I'm going to revise the dialogue to be "less on the nose", and overall have less in general. My filmmaking style is more visual anyway, so I'm going to push more into that realm I think with the writing.

When revising, I'm going to stop trying to explain what's happening, and do more with less words. I don't know, hopefully it works out!
I'm writing bits and pieces, and I'm improvising as I go along. Writing this way gives me the freedom to do what I want, which is fun, though I will have to do drastic rewrites.

Onebaldman, don't worry too much - you've done a decent job, and you're further ahead than me. :)
people rarely give long speeches;
Unless they’re in a Sorkin production 😬

I think sometimes it helps to read the dialogue aloud: if it sounds like you (or someone) wouldn’t say it, then change it. Sometimes it’s hard to pick up the intonations of speech just by reading it on a page.
Last edited:
Thanks, me too. Rewrite city..... Ughhhhh. I hate re-writes.
Rewrites can be a pain, but I'm a writer more than a director, so they're not too bad.

For example, I have written

The ship's AI noted the planet's destruction, then engaged the drive to head towards a watery blue planet circling a yellow sun.

That's my telling of Krypton's fate, a vital part of the Superman myth. Even though I can't publish it for profit yet, it's still an emotionally powerful statement to me, and I've re-written it several times. I've written other things, in various genres, and I'm learning the craft.
Last edited:
Another snippet, from my history of the Second World War:

(After the attack on Pearl Harbor) When Churchill heard the news, he felt the greatest joy - so they had won after all! Hitler's fate was sealed, Mussolini's fate was sealed, and the Japanese would be ground to powder. He knew that the American economy, once activated, would generate unlimited energy. He knew also that many people, and not just on the enemy's side, considered the Americans to be weak and degenerate, but he knew better. He had studied their civil war, and American blood ran in his veins. He knew that the Americans were as capable of fighting as any other people.
He may have been concerned that the Americans would fight the Japanese but not the Germans. But Hitler solved that problem a few days later. In his speech to the Reichstag, he screamed about all the wrongs done by the Americans to the Germans, and a reckoning would now come, as the Germany would declare war on the United States. Mussolini, in the fascist trend of the day, decided to do the same. The stage was now complete, and the stakes were clear - either the world would go to a dark age of oppression and perverted science, or it would enter a new age of ever-increasing prosperity and enlightenment.

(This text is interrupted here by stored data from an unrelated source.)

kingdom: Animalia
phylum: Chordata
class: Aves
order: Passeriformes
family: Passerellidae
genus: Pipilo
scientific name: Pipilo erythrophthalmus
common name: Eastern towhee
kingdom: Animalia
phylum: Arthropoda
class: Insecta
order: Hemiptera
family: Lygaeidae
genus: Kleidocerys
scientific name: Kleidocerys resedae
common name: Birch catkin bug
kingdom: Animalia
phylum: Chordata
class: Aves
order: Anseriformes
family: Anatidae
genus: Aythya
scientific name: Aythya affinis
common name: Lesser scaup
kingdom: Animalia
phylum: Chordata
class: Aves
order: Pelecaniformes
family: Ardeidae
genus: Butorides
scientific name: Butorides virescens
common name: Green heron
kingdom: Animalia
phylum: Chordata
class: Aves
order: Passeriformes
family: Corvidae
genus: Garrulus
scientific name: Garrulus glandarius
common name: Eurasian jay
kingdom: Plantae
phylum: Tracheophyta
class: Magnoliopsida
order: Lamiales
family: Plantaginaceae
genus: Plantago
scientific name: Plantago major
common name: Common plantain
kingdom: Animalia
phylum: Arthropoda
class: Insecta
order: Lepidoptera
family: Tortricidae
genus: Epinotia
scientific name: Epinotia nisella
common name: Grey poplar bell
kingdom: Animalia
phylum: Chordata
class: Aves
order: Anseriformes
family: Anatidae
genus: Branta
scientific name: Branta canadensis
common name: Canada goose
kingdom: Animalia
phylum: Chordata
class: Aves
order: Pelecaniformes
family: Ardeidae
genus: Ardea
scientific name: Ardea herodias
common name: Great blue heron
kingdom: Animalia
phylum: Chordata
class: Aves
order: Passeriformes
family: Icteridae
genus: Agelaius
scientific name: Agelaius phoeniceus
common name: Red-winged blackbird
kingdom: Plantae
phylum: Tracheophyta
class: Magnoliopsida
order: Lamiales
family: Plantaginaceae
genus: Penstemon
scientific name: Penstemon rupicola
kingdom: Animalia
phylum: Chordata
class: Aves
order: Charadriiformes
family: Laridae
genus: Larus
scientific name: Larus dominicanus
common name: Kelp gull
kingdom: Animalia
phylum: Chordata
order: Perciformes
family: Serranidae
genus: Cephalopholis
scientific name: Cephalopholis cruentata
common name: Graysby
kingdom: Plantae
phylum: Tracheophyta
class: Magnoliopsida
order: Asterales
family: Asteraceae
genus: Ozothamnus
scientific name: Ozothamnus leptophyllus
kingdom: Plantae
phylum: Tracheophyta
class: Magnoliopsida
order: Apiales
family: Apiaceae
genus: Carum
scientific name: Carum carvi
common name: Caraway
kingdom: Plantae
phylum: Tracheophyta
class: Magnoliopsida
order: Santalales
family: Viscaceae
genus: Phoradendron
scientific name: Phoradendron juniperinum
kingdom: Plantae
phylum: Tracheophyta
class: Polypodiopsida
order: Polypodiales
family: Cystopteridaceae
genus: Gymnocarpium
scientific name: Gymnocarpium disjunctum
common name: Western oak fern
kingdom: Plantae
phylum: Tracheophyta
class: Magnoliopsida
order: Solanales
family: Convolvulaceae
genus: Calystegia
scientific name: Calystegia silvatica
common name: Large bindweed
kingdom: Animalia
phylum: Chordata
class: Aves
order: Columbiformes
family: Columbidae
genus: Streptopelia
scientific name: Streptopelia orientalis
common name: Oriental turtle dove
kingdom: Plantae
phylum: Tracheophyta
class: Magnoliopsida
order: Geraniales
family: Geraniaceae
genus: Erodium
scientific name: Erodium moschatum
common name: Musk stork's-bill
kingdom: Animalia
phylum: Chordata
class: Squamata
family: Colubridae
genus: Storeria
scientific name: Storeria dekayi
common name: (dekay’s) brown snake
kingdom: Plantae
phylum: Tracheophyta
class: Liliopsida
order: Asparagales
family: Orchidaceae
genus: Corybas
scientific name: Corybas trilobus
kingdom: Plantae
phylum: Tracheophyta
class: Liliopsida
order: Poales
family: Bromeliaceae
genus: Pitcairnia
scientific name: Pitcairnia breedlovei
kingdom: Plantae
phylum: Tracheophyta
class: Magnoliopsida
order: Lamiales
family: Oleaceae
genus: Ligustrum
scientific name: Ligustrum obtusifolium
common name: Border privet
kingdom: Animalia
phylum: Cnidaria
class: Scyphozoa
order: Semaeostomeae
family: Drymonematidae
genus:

I've re-written this bit many times, along with others, and I'm plugging along. My creative passion is writing, not directing.
Last edited:
Thanks for the like, Unknown Screenwriter. Most of that section on WW2 is paraphrased from Churchill's history of the war.

The following snippet is by me

With that in mind, American men grimly prepared for combat, while American women entered the factories to build the greatest war machine in history. All that remained was to focus that power on the enemy.

With that in mind, Churchill sailed to Washington, DC, on his flagship, the Prince of Wales, to ensure that the allies got their priorities straight, which was to destroy Germany first.
Last edited:
Those aren't dialogue, are they?
Those aren't dialogue, Mara, but the thread drifted to writing in general.

The first snippet on WW2 was paraphrased from Churchill, who wrote, "So we had won after all! Hitler's fate was sealed, Mussolini's fate was sealed, and, as for the Japanese, they would be ground to powder."

So that is dialogue, which I changed to a narrative.